Isolate every line in the records below with "zwroty" in it.
═══ Records supplied
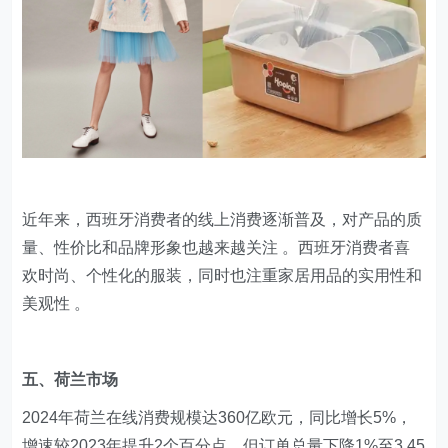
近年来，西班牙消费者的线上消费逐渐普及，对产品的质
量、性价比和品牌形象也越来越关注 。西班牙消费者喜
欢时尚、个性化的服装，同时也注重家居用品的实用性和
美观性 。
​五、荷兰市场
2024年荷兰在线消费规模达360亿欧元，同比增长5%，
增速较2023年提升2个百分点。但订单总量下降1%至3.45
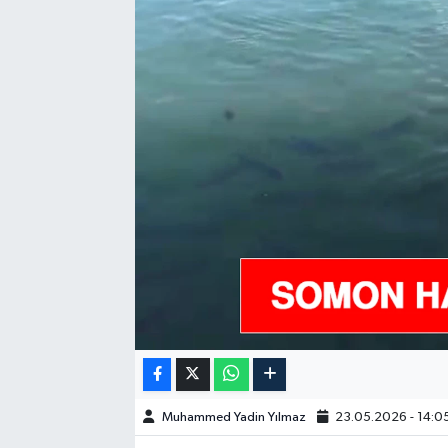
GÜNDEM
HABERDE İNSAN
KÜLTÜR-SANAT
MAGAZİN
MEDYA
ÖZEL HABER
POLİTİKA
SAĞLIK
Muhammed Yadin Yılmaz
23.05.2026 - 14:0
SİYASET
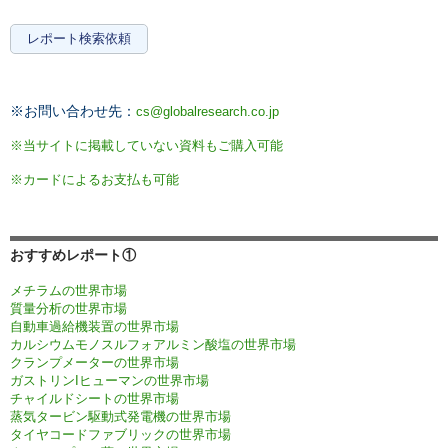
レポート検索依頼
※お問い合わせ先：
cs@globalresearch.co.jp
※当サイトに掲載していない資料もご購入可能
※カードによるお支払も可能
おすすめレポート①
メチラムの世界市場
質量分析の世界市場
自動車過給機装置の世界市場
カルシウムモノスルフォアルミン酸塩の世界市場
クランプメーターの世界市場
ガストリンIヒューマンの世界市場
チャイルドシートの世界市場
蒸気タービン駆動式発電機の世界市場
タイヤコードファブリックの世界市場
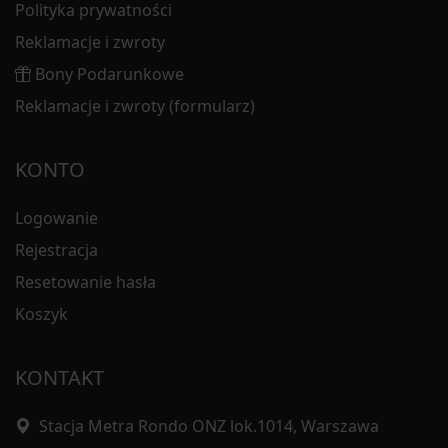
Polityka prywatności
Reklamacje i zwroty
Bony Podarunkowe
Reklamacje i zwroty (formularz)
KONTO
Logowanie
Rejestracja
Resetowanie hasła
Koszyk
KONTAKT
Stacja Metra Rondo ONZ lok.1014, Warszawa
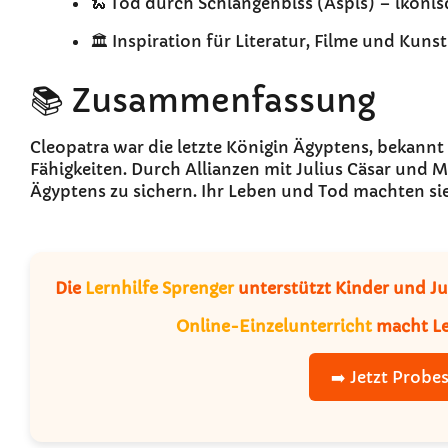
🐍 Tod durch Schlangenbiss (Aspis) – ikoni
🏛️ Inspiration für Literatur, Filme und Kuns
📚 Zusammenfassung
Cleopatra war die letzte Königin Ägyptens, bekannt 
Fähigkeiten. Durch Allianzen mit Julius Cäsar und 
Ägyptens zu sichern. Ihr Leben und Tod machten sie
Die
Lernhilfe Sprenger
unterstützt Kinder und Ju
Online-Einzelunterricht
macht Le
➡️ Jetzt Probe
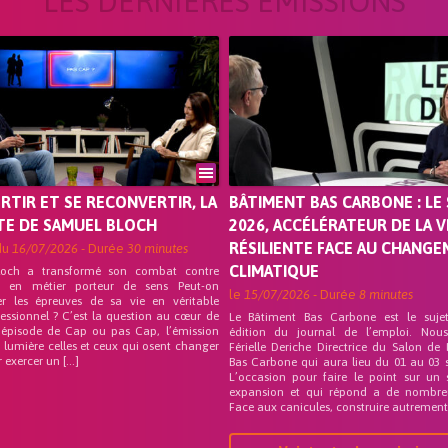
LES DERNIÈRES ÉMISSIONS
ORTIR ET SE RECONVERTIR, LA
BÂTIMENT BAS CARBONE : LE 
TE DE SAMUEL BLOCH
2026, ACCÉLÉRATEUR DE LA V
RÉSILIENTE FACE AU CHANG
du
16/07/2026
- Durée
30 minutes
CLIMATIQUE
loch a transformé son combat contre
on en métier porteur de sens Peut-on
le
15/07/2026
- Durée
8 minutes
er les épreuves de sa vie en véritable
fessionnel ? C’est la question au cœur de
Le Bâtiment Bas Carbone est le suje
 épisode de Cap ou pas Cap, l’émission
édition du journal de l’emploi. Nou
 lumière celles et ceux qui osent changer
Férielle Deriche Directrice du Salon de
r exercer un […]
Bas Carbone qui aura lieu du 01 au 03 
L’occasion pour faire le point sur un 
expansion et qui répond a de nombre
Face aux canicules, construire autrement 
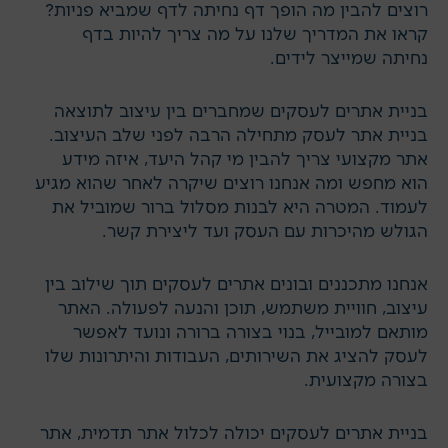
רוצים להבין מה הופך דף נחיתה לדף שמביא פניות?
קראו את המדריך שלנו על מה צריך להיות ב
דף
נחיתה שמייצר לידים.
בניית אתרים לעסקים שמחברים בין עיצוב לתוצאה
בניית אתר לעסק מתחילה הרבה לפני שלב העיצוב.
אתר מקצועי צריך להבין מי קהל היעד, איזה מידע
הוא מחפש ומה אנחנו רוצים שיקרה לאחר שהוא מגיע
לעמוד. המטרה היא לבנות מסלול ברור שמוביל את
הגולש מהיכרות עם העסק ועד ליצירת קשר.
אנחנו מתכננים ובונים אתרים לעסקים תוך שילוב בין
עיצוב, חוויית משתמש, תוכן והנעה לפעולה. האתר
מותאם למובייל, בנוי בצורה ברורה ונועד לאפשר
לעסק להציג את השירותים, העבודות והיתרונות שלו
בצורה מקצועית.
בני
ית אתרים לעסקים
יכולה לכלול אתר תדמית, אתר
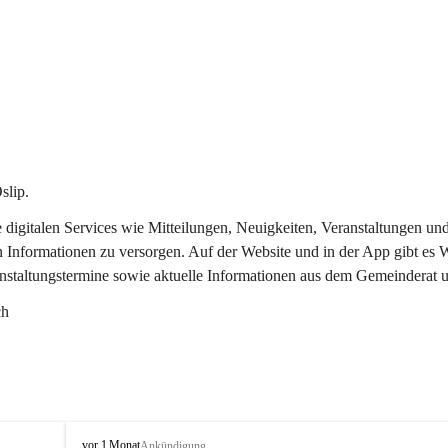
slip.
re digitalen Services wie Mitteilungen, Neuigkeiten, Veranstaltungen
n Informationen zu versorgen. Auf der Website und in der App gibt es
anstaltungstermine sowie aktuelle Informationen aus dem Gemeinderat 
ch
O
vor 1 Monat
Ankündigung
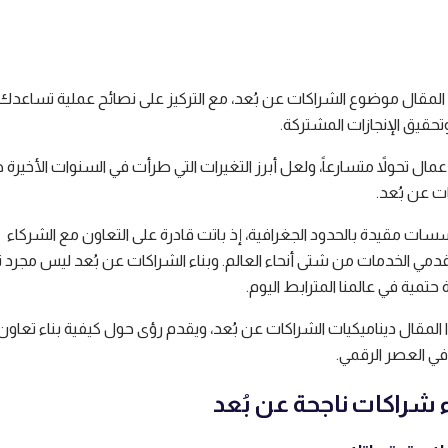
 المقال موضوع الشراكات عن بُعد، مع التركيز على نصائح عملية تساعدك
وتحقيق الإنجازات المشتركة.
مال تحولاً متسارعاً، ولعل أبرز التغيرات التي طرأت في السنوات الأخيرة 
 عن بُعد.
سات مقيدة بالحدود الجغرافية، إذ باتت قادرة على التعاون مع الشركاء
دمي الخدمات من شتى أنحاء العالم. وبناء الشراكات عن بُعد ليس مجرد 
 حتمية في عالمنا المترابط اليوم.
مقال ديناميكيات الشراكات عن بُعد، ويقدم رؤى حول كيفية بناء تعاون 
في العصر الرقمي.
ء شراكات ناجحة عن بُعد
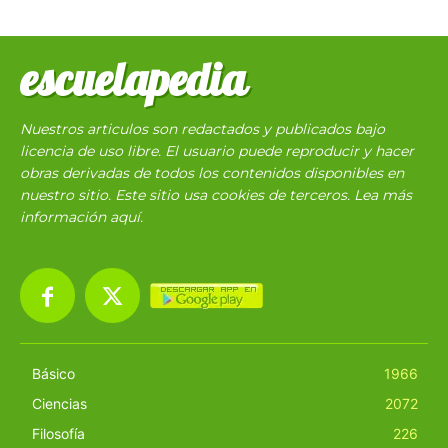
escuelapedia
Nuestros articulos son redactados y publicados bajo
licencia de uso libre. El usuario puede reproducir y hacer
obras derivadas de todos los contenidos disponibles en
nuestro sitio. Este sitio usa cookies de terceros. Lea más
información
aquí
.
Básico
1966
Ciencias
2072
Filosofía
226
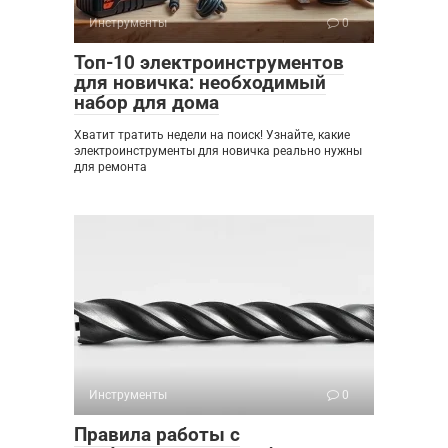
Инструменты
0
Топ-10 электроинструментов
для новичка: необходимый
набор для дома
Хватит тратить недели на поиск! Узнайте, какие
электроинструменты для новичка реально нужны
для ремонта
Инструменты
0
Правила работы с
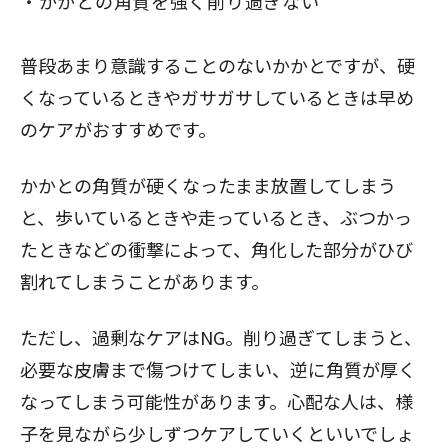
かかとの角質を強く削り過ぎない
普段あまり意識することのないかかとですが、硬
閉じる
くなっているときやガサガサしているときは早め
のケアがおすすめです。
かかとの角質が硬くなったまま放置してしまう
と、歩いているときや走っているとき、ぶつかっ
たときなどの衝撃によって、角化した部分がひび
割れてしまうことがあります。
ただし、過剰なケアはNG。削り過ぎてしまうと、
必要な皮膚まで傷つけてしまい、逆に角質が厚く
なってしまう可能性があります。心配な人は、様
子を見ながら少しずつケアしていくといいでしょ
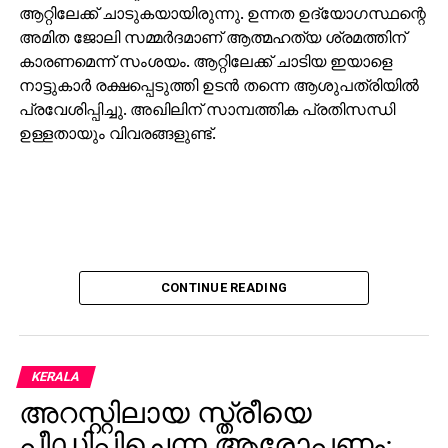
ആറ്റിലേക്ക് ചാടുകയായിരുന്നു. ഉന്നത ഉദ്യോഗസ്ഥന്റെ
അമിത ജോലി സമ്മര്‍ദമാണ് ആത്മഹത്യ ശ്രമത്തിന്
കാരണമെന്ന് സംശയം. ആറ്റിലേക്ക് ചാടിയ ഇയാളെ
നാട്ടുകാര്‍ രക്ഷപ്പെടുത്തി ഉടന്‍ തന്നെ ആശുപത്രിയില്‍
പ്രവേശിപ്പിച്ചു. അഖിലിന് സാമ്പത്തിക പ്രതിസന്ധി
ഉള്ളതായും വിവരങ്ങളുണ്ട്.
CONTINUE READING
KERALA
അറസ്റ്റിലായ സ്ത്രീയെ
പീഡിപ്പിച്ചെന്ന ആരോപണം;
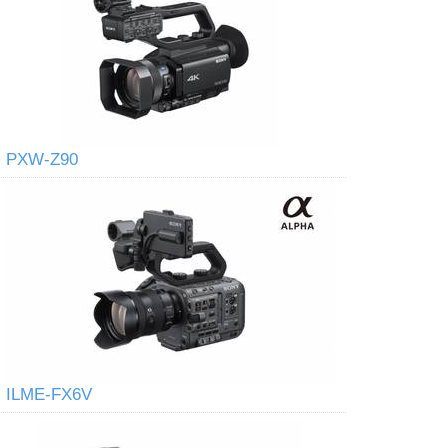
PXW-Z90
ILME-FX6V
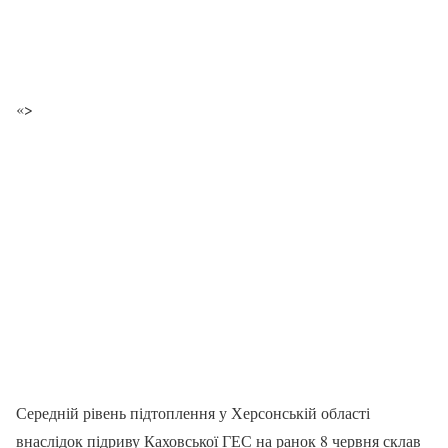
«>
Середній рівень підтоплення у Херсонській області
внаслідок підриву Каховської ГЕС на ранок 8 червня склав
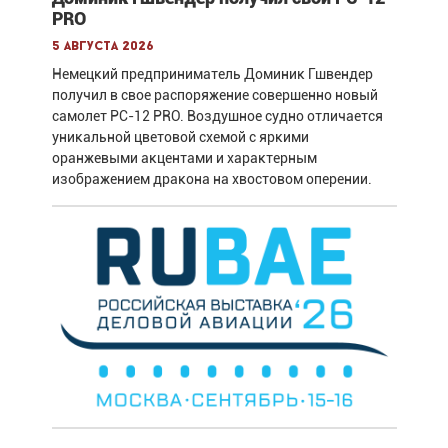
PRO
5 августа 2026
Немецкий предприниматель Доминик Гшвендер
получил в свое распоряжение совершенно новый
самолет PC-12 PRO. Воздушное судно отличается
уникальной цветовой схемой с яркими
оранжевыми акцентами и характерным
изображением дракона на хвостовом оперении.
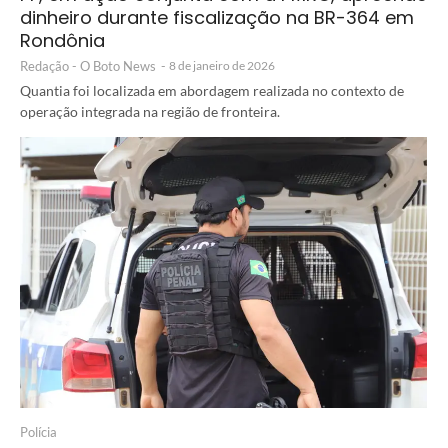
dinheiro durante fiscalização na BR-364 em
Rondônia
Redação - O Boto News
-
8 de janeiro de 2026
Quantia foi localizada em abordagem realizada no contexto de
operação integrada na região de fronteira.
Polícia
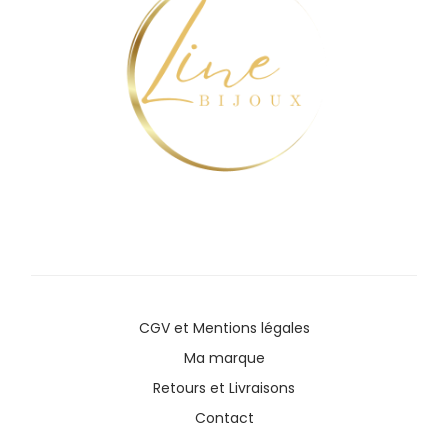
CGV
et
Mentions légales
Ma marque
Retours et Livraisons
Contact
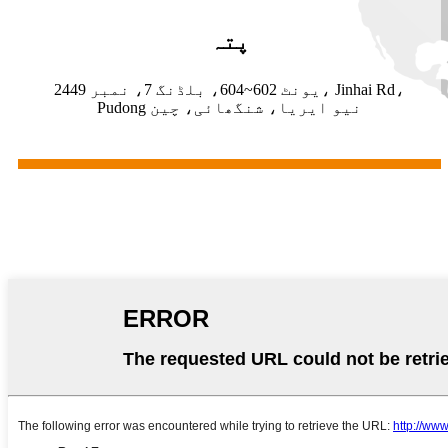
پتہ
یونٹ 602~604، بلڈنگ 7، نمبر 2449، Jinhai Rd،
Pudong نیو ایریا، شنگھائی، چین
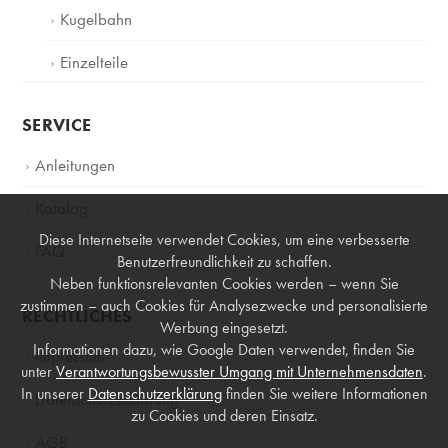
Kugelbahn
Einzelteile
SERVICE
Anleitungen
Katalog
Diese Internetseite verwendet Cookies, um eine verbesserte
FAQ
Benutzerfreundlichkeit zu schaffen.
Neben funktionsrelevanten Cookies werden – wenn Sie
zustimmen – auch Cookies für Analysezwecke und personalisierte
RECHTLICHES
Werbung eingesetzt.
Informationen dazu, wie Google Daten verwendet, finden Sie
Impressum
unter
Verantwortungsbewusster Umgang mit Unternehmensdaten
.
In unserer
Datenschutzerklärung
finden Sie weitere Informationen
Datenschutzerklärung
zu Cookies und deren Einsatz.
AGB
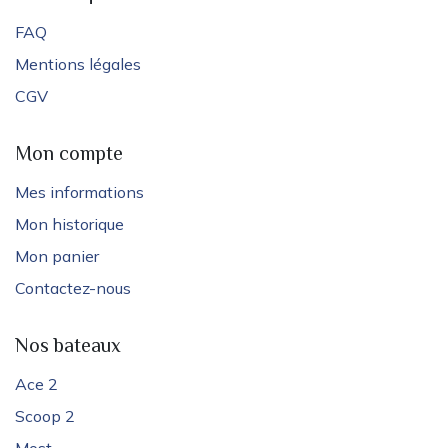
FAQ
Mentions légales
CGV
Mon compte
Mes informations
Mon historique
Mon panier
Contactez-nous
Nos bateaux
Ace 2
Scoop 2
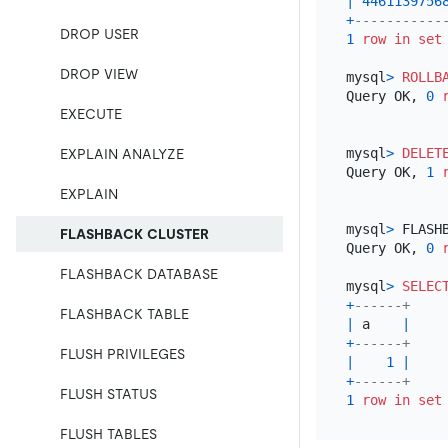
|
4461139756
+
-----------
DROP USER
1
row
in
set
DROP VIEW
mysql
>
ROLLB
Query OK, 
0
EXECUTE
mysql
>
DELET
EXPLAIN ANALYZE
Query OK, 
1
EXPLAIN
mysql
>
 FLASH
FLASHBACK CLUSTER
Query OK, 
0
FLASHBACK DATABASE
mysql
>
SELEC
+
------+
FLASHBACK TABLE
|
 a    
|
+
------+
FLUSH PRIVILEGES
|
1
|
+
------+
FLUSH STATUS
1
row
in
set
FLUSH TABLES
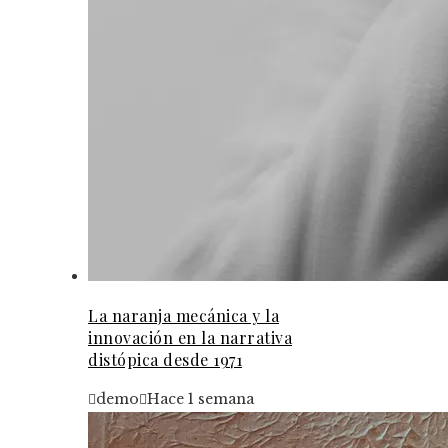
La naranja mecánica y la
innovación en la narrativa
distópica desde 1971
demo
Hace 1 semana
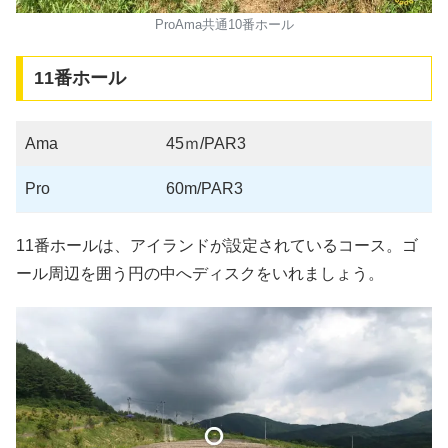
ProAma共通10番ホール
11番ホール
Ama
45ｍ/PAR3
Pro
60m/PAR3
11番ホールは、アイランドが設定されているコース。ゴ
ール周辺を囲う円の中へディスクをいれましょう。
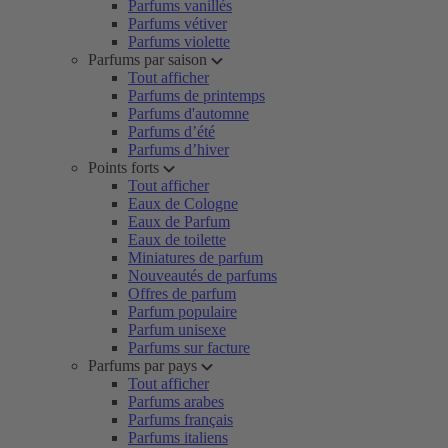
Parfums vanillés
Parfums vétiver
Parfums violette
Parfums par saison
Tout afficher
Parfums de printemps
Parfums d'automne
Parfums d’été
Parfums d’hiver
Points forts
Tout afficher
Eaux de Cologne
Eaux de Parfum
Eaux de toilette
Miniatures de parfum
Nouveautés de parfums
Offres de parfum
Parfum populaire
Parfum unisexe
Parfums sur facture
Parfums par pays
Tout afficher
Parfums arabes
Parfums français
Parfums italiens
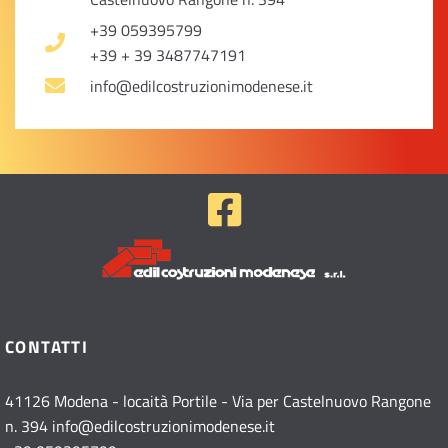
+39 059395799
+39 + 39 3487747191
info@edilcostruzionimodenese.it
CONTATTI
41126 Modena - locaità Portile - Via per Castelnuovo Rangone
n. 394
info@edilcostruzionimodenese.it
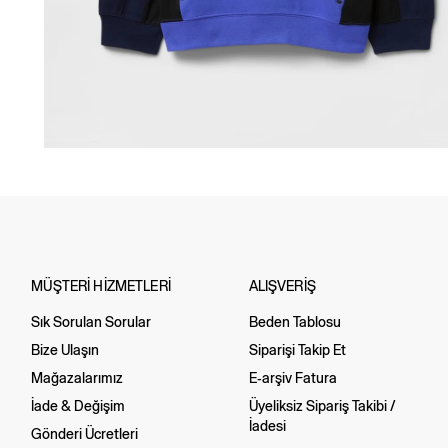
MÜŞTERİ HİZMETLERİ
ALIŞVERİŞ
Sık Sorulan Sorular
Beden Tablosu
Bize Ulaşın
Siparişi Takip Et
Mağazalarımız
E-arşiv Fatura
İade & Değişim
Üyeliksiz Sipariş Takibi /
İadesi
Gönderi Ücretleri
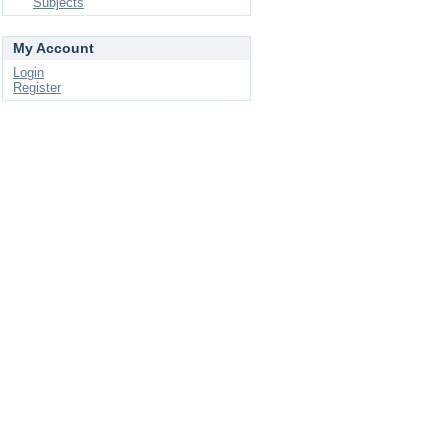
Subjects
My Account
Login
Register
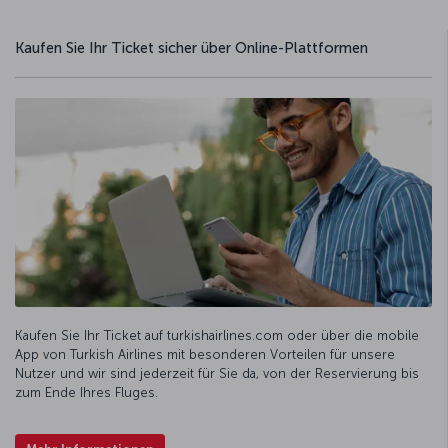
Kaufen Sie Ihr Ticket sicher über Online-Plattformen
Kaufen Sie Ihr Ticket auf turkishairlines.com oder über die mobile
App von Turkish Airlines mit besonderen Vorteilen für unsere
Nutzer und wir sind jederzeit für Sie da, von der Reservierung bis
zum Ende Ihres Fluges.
══════
*Result of this exercise:*
Reklamacje i zwroty
Reklamacje i zwroty (formularz)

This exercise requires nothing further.